A LVMH vendeu a marca Marc Jacobs para a WHP Global, licenciada pela G-III Apparel Group, por aproximadamente US$ 1 bilhão. A operação encerra uma fase iniciada em 1997, quando Marc Jacobs passou a dirigir a criação da Louis Vuitton.
A marca Marc Jacobs, na qual a LVMH detém 80% desde o início, viveu seu auge com centenas de lojas e licenças de beleza. Nos últimos anos, a linha premium passou por reformulações e reestruturações, incluindo o fim da linha Marc by Marc Jacobs.
O negócio sinaliza o início de uma “liquidação” de ativos de luxo, com grandes marcas priorizando ativos centrais. Em meio à desaceleração do setor, grupos buscam foco em itens de maior performance de venda.
O que aconteceu
A venda envolve a Marc Jacobs como ativo periférico para o portfólio da LVMH, que manterá a operação criativa da marca, com Marc Jacobs mantendo o cargo de diretor criativo. A empresa de licenciamento assumirá a gestão comercial.
Contexto corporativo
A operação ocorre num momento de ajustes no setor de luxo, com concorrentes também promovendo desinvestimentos de marcas consideradas não estratégicas.

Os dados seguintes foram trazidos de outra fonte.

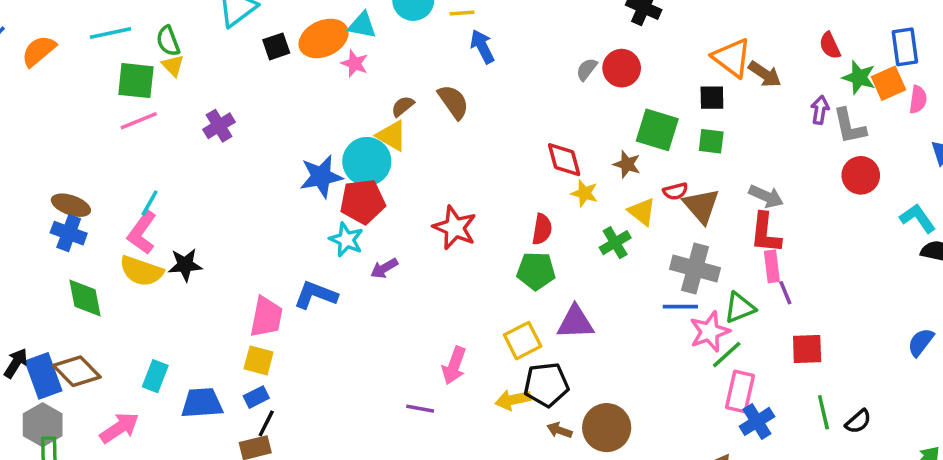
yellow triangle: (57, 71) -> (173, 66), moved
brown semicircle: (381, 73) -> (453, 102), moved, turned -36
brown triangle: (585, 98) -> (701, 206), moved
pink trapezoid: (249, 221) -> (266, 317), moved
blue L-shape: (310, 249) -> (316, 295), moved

A Coty ficará responsável pelo relançamento da linha de beleza sob licença da Marc Jacobs.
Impactos e desdobramentos
Para Bernard Arnault, presidente do grupo, o desinvestimento pode facilitar realocações de capital sem alterar significativamente o fluxo de caixa, já que a LVMH teve uma posição de caixa elevada no último exercício.
Cenário do setor
A tendência de reestruturação ocorre em paralelo a movimentos de outros grupos, como Richemont e Kering, que também estão redesenhando portfólios diante da desaceleração econômica. O objetivo é manter a competitividade e o crescimento sustentável.
Olhando adiante
Especialistas apontam que o setor pode seguir com cortes estratégicos, privilegiando marcas com maior penetração de mercado. A Marc Jacobs, sob nova gestão, deverá manter o papel criativo de Jacobs, ao mesmo tempo em que explora novas oportunidades de licenciamento.